No Excuse for Discrimination

Are people with good grades and test scores really nerds who have no life?  That’s the impression left by some affirmative-action defenders — even though it happens to be false.

A typical (and misleading) defense of college affirmative-action policies — recently made by USA TODAY — is to claim that they are not really as discriminatory they seem.  When students of disfavored races express dismay that they have been rejected, despite having excellent grades and test scores (even as students of other races with poorer grades and scores are admitted), they are told that this is because grades and test scores are not the only thing colleges are looking for, but rather things that contribute to a well-rounded class, like extracurricular activies.

Factually, this is misleading, since extracurricular activities don’t usually count for much in admissions, compared to grades and test scores.   (Nor do other characteristics, like leadership activities or economically-disadvantaged status.  Those factors pale in importance compared to grades, test scores, and your race in determining whether you get into a selective college).

But it also rests on a stale, baseless stereotype: that people with good grades and scores are actually nerdy dweebs who spent all their time studying, to the exclusion of extracurricular activities (the way the bright kid in a sitcom is often caricatured as being wimpy, bespectacled, and unpopular).  

Asian students are particularly subject to this stereotype.  Every time an Asian student complains about Asians being rejected at higher grades and test scores than most admitted applicants, defenders of affirmative action respond by claiming that grades and test scores aren’t everything (even though no one ever said it was).

The reality in statistics is that good things usually go together.  For example, people who are smarter tend to be physically in better condition than people who are dumb. 

Similarly, people with good grades and test scores tend to have more extracurricular activities and leadership experience than people with bad grades and scores.  So when an admission system systematically turns away people with high grades and scores to make room for people with low grades and scores, it’s usually because of discrimination, not because the college is looking at the “whole person” or seeking a class with diverse interests.  I know this because I’ve read countless college applications in my lifetime.
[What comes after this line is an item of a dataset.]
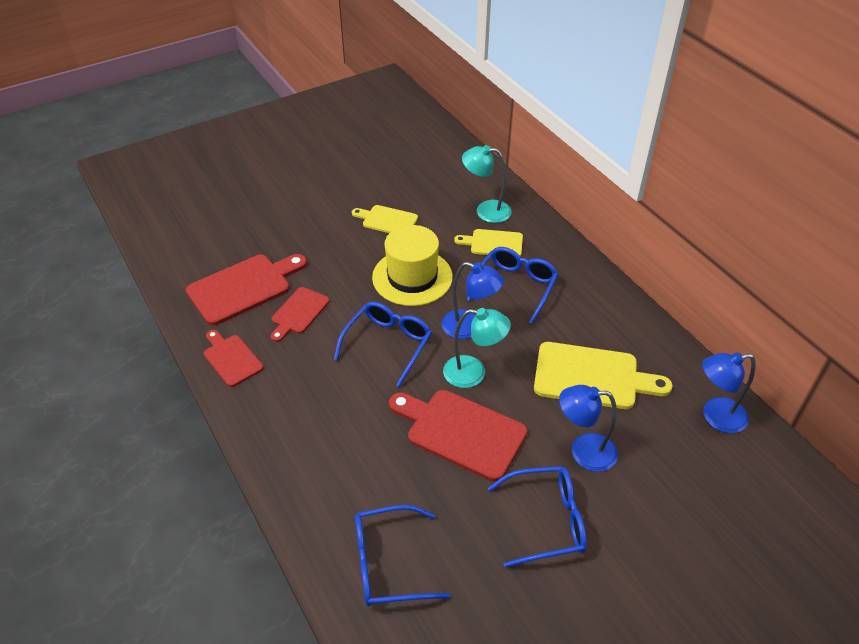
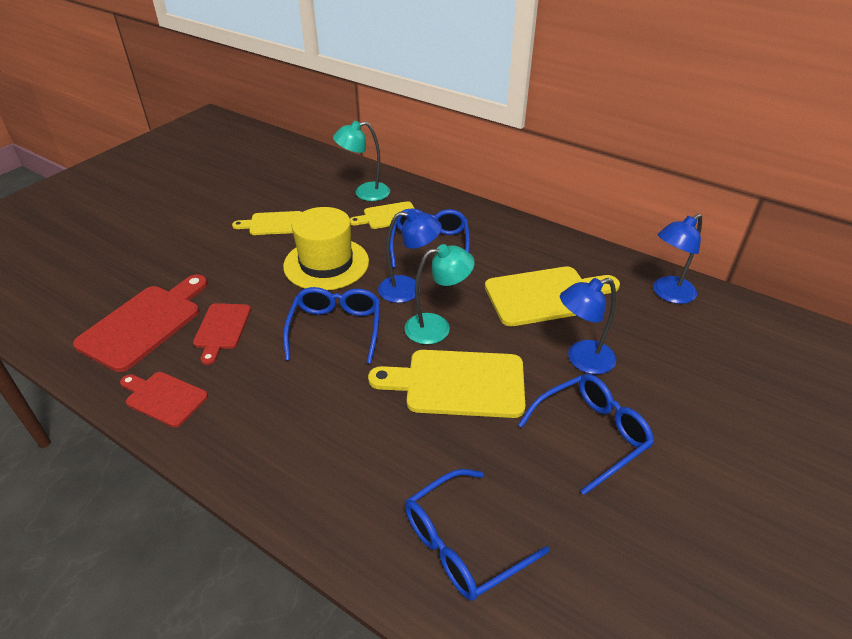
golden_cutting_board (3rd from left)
But USA TODAY recently defended affirmative action by claiming the fact that “High-scoring Asian students face higher admissions hurdles . . . does not necessarily prove discrimination. Test scores and grades have never been the sole basis for admission to college.”

As I noted in a letter in response (“All-Around Applicants Disprove Asian Stereotypes,” USA TODAY, July 11, Pg. 8A),

“That statement is misleading because it implies that Asian Americans only have good test scores and grades, and not other characteristics sought by colleges. From having read thousands of applications, I can tell you that Asian students participate in just as many extracurricular and leadership activities as the average student. The fact that they are being rejected despite high grades and test scores can’t be justified by saying those aren’t the only factors.”

There is absolutely no evidence that Asian or white applicants participate less in extracurricular or leadership activities than applicants of other races. 

We wrote earlier about other weird racial stereotypes being promoted by defenders of affirmative action (such as claiming that planning ahead and individualism are racist white characteristics, claiming that minorities are “emotional” while whites are “impersonal” and “task-oriented,” and arguing that only whites can be racist), both at this blog, and in the Washington Post and a Supreme Court brief.